7

Brian Goetz's wrote a nice article on fork-join at http://www.ibm.com/developerworks/java/library/j-jtp03048.html. In it, he lists a merge sort algorithm using the fork-join mechanism, in which he performs the sort on two sides of an array in parallel, then merges the result.

The algorithm sorts on two different sections of the same array simultaneously. Why isn't an AtomicIntegerArray or some other mechanism necessary to maintain visibility? What guarantee is there that one thread will see the writes done by the other, or is this a subtly bug? As a follow up, does Scala's ForkJoinScheduler also make this guarantee?

Thanks!

Joshua Hartman
  • 1,216
  • 1
  • 11
  • 18
  • They're operating on different sections of the array. There's no contention until it comes to merging. – Anon. Jan 26 '11 at 00:58
  • 3
    I agree that they're operating on different sections. But the semantics of Java's memory model more or less say that not all threads are guaranteed to see all writes (unless the variable is volatile). According to this blog: http://jeremymanson.blogspot.com/2009/06/volatile-arrays-in-java.html even using a volatile int[] isn't enough to guarantee that other threads see your writes to the array – Joshua Hartman Jan 26 '11 at 01:06

2 Answers2

9

The join (of ForkJoin) itself requires a synchronization point, thats the most important piece of information. A synchronization point will ensure that all writes that happen are visible after said point.

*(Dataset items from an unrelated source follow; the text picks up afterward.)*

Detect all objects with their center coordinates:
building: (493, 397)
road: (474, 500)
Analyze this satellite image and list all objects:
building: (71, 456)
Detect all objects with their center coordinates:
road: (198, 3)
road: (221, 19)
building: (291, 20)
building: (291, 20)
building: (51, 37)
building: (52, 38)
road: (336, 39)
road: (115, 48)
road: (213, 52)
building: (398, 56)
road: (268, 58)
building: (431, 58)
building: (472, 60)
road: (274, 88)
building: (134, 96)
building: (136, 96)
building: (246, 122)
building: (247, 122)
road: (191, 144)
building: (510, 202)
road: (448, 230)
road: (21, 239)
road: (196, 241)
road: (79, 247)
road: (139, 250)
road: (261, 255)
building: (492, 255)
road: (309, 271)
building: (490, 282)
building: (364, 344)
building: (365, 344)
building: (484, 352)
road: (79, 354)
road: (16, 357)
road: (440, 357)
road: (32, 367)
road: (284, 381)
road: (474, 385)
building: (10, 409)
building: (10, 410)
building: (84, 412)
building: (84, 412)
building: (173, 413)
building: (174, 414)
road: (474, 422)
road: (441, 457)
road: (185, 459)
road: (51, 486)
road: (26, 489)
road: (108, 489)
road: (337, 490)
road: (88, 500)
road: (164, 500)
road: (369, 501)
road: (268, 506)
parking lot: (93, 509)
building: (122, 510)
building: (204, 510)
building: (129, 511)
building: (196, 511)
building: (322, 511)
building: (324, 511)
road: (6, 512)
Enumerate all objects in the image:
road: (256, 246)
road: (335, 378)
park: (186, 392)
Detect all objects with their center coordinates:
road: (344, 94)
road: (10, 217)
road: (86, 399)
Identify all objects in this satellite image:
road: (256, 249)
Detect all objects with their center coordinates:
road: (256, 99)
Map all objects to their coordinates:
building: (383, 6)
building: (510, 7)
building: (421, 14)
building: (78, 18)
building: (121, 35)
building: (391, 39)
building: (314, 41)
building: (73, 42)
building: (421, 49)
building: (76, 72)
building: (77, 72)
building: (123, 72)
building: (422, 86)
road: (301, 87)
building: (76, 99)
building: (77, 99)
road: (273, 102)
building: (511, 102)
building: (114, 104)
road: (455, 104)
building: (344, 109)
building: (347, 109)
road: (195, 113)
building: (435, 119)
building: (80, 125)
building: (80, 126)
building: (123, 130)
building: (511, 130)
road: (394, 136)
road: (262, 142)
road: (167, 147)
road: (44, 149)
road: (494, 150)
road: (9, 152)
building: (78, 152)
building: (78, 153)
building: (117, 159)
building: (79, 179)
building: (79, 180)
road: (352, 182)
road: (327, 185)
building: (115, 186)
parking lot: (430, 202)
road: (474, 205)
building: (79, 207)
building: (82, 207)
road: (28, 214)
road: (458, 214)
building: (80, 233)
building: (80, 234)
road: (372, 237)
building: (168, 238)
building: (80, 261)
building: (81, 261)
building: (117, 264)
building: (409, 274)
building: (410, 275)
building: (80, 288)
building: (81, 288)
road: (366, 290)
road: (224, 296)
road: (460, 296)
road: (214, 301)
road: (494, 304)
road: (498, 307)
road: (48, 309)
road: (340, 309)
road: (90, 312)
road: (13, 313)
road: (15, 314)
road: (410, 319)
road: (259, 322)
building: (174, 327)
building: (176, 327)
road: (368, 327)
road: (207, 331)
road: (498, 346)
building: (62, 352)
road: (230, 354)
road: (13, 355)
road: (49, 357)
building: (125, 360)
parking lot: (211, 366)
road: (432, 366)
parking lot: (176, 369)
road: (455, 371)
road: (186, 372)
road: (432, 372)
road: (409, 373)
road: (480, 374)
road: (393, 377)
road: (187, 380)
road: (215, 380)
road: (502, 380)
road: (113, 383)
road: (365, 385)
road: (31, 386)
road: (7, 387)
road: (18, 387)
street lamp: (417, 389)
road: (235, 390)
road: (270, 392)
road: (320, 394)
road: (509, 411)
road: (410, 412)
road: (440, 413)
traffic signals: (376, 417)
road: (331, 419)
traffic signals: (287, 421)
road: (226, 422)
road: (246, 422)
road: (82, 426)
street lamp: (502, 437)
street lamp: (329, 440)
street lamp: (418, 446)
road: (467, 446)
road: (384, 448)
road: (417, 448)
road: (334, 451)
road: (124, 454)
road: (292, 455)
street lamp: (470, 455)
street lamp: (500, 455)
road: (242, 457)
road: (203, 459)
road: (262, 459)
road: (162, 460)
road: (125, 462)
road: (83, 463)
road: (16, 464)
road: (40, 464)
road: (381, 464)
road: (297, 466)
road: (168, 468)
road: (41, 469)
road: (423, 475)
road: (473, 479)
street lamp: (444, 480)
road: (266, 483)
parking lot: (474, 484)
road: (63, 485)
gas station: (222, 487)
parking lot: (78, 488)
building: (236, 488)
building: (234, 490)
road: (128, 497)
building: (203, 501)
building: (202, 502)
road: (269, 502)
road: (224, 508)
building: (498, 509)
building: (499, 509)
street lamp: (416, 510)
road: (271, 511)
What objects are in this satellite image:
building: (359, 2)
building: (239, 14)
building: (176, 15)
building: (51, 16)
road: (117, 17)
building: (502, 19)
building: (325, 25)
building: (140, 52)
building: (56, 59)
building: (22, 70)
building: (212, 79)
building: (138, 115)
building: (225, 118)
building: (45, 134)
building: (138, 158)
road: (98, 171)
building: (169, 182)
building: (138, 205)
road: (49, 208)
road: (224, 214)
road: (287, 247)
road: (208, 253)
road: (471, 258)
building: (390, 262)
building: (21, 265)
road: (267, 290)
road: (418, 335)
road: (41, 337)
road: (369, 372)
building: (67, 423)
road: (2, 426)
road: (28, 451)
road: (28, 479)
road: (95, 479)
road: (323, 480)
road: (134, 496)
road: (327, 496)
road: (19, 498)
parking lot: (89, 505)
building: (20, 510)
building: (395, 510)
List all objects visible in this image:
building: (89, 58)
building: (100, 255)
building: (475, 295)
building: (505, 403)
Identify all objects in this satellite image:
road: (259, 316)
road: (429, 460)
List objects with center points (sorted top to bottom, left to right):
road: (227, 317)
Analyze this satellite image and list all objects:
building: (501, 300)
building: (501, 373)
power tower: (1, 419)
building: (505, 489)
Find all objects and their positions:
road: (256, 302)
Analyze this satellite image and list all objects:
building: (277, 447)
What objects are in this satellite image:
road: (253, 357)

If you take a look at the code you can see where the synchronization point occurs. This is just one method call invokeAll

public static void invokeAll(ForkJoinTask<?> t1, ForkJoinTask<?> t2) {
    t2.fork();
    t1.invoke();
    t2.join();
}

Here t2 forks into another process, t1 executes its task and that calling thread will wait on t2.join(). When passing t2. All writes to t1 and t2 will then be visible.

Edit: This edit is just to give a little more of an explanation of what I meant by synchronization point.

Lets say that you have two variables

int x;
volatile int y;

Any time you write to y all writes that happened before you read y will be available. For example

public void doWork(){
   x = 10;
   y = 5;
}

If another thread reads y = 5 that thread is guaranteed to read x = 10. This is because the write to y creates a synchronization point in which all writes before said point will be visible after the write.

With the Fork Join pool the join of a ForkJoinTask will create a synchronization point. Now if t2.fork() and t1.invoke() the joining of t2 will ensure that all writes that previously happened will be seen. Since all the previous writes are within the same structure it will be safe for visibility.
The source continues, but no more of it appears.